The single point predictions to which the metrics are evaluated to.

required
model_name Optional[str]

The name of the model that the predictions were generated by. Used for identifying scorecards.

None
dataset_name Optional[str]

The name of the dataset from which the y (targets) orginate from. Used for reporting.

None
project_name Optional[str]

The name of the project. Used for reporting and saving to a directory (eg.: multiple scorecards)

None
default_metrics Optional[Union[List[Metric], Metric]]

Default metrics that get evaluated. See library.

None
custom_metrics Optional[Union[List[Metric], Metric]]

Custom metrics that get evaluated. If specified it will evaluate these after default_metric See library.

None
dataset_type Optional[Union[DatasetType, str]]

Whether the task was a binar/multi-label classifiction of regression. If set to None it will infer from the target.

None
sample_type Union[str, SampleTypes]

Whether we should evaluate it on insample or out of sample.

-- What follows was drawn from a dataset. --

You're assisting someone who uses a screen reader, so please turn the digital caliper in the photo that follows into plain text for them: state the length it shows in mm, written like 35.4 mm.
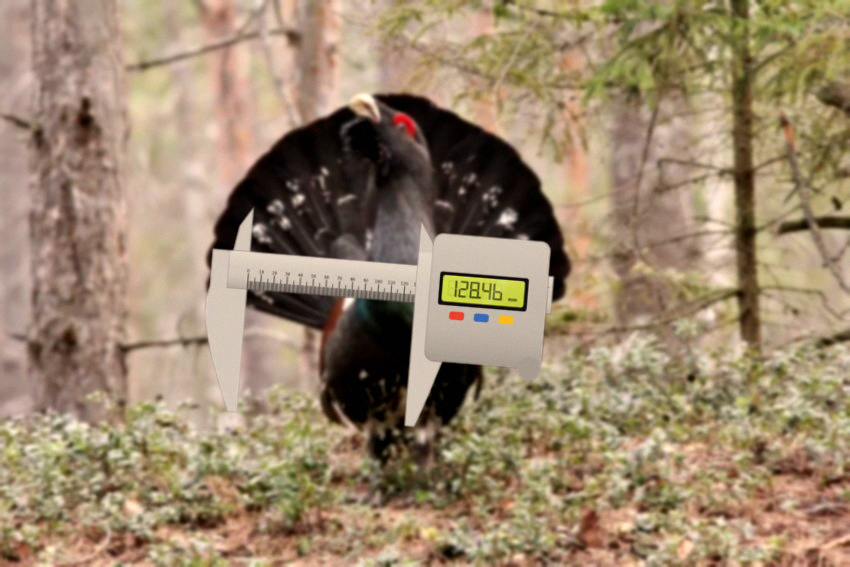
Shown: 128.46 mm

- `SampleTypes.outofsample`
- `SampleTypes.insample`
outofsample
calculation Union[Calculation, str]

Whether it should evaluate Metrics on a rolling basis or on the whole prediction or both, by default Calculation.single

- `Calculation.single`
- `Calculation.rolling`
- `Calculation.both`
single
rolling_args Dict[str, Any]

Arguments to be passed onto pd.DataFrame.rolling. Default:

  • The window size of the rolling metric evaluation. If None evaluation over time will be on expanding window basis, by default len(dataset)//100.
  • The step size of the rolling metric evaluation, by default len(dataset)//100.
None

Returns:

Type Description
ScoreCard

The ScoreCard Evaluated

Raises:

Type Description
ValueError

If Calculation type is incorrectly specified.